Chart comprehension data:
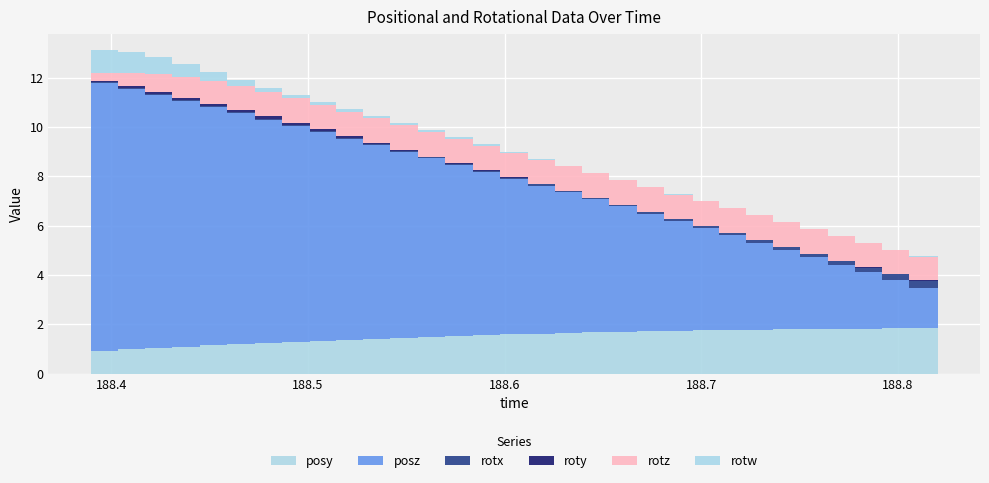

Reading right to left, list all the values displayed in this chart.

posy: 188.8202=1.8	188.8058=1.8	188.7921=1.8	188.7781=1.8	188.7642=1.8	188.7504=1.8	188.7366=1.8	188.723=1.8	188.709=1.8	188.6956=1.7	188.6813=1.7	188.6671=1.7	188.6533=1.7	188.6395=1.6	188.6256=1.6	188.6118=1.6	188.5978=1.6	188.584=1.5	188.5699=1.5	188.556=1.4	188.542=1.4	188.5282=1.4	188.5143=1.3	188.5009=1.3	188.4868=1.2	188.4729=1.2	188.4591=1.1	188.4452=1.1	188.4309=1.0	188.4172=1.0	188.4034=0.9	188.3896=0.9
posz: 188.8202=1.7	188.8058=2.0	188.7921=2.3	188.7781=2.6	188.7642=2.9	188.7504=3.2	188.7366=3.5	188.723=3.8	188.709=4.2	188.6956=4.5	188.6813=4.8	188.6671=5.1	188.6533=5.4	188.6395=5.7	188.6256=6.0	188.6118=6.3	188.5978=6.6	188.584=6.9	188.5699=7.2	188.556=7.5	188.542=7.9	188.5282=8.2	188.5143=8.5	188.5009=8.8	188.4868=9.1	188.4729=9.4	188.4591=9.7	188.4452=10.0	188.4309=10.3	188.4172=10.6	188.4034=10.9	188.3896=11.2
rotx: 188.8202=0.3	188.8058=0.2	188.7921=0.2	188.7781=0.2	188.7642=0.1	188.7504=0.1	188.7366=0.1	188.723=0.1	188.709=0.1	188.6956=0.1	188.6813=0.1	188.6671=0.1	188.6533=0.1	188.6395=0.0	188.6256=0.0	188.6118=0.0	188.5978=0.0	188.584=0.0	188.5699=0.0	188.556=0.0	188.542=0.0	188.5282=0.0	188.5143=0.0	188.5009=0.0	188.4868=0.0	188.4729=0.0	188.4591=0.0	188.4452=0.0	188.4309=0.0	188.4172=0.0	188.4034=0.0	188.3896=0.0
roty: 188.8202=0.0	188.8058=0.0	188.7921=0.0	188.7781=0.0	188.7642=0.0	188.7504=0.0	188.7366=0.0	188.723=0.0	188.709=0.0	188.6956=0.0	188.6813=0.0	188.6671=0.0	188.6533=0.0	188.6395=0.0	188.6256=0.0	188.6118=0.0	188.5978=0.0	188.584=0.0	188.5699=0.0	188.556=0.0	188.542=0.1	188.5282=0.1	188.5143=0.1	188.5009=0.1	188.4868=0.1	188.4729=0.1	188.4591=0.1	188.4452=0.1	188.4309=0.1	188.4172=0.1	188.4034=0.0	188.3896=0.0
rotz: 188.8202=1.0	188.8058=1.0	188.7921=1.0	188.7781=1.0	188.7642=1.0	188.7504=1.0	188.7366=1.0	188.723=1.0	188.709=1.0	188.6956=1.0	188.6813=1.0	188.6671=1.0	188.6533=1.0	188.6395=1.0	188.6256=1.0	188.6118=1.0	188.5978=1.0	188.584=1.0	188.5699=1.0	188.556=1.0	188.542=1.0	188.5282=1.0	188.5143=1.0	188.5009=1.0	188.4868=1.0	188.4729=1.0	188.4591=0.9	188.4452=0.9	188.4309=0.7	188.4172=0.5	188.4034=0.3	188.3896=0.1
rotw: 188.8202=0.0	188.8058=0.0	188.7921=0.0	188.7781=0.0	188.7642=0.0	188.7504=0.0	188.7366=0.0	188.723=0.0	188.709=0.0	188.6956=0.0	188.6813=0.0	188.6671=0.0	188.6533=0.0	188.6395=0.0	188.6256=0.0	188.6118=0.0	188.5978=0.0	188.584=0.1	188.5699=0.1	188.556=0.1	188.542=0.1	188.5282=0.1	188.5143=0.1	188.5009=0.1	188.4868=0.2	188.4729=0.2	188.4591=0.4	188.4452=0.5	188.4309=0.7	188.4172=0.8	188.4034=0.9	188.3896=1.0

WORK TO BE COMPLETED:
Count the lines in the material above that contain the word "Reading". Reply with the number alone.

ANSWER TO THIS PROBLEM:
1